**Your objective:** What you return should match every record exactly, with the images removed.

---- Input data

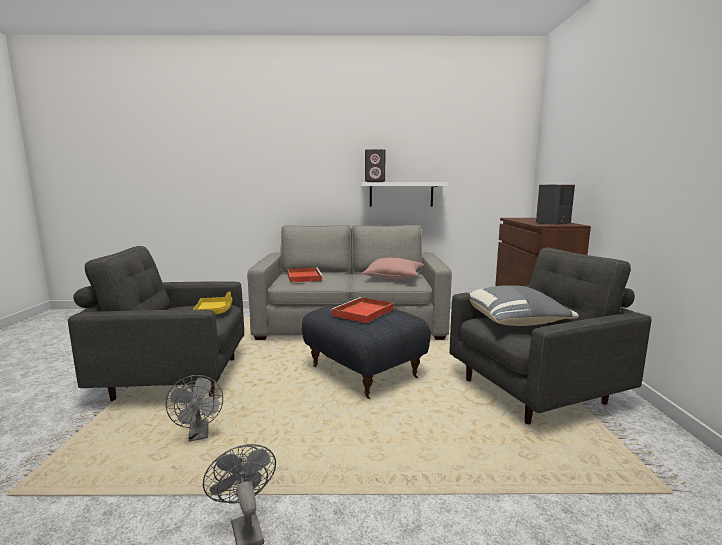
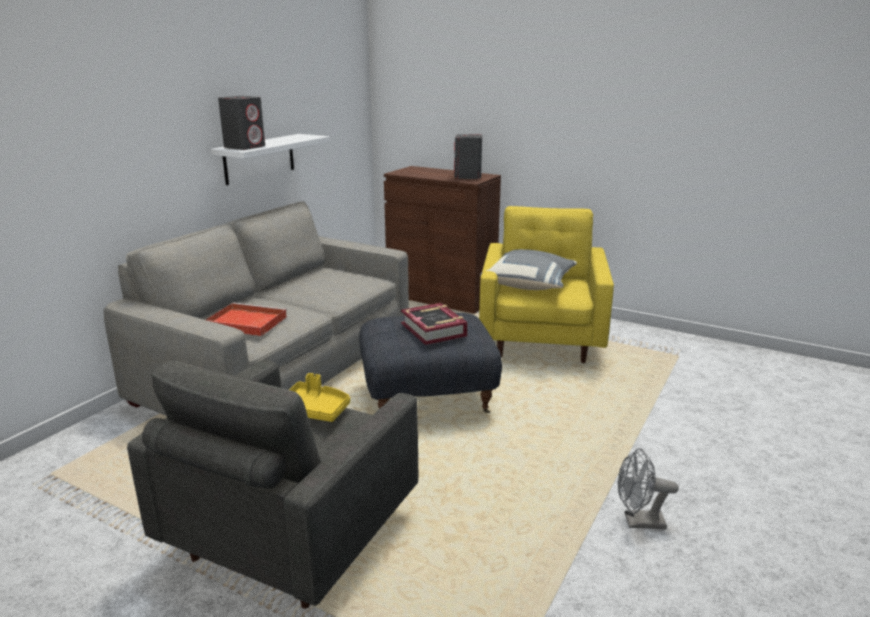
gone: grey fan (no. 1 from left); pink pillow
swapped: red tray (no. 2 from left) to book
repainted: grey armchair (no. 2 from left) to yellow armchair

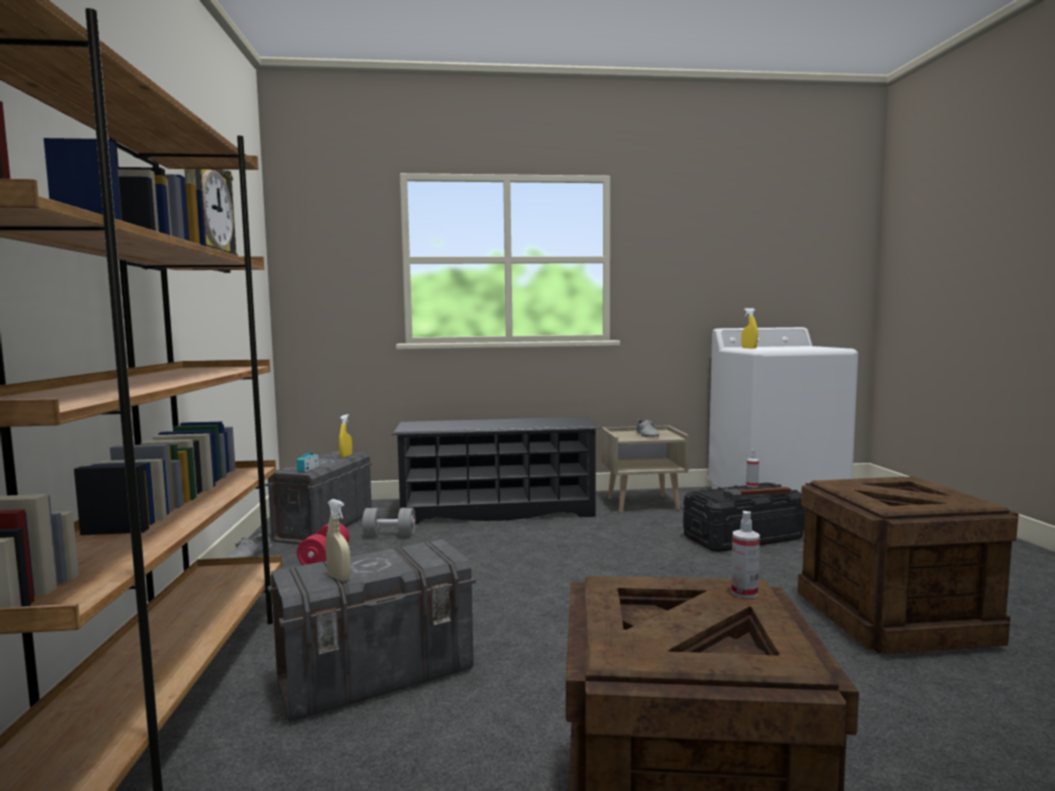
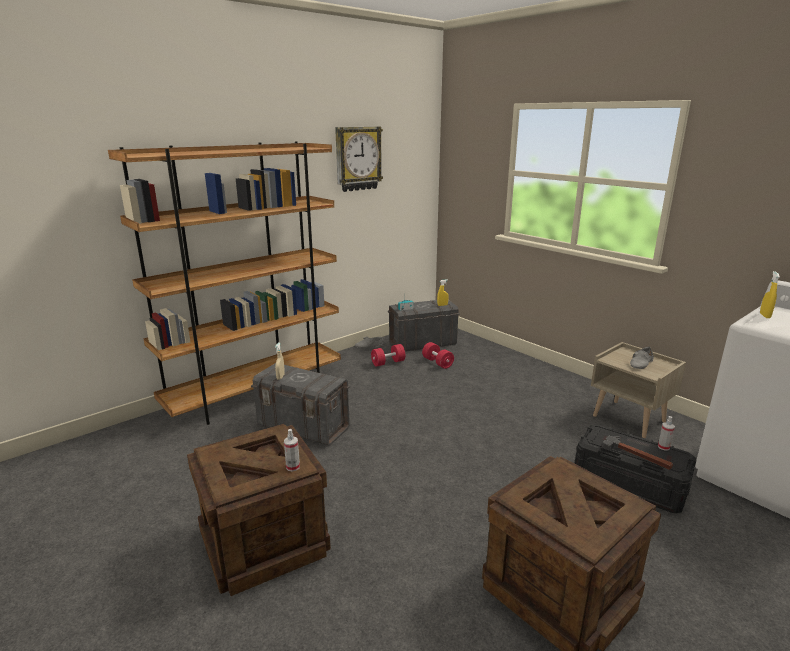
gone: black shoe rack
repainted: grey dumbbell to red dumbbell (no. 2 from left)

--------

**Expected answer:**
gone: grey fan (no. 1 from left); pink pillow
swapped: red tray (no. 2 from left) to book
repainted: grey armchair (no. 2 from left) to yellow armchair

gone: black shoe rack
repainted: grey dumbbell to red dumbbell (no. 2 from left)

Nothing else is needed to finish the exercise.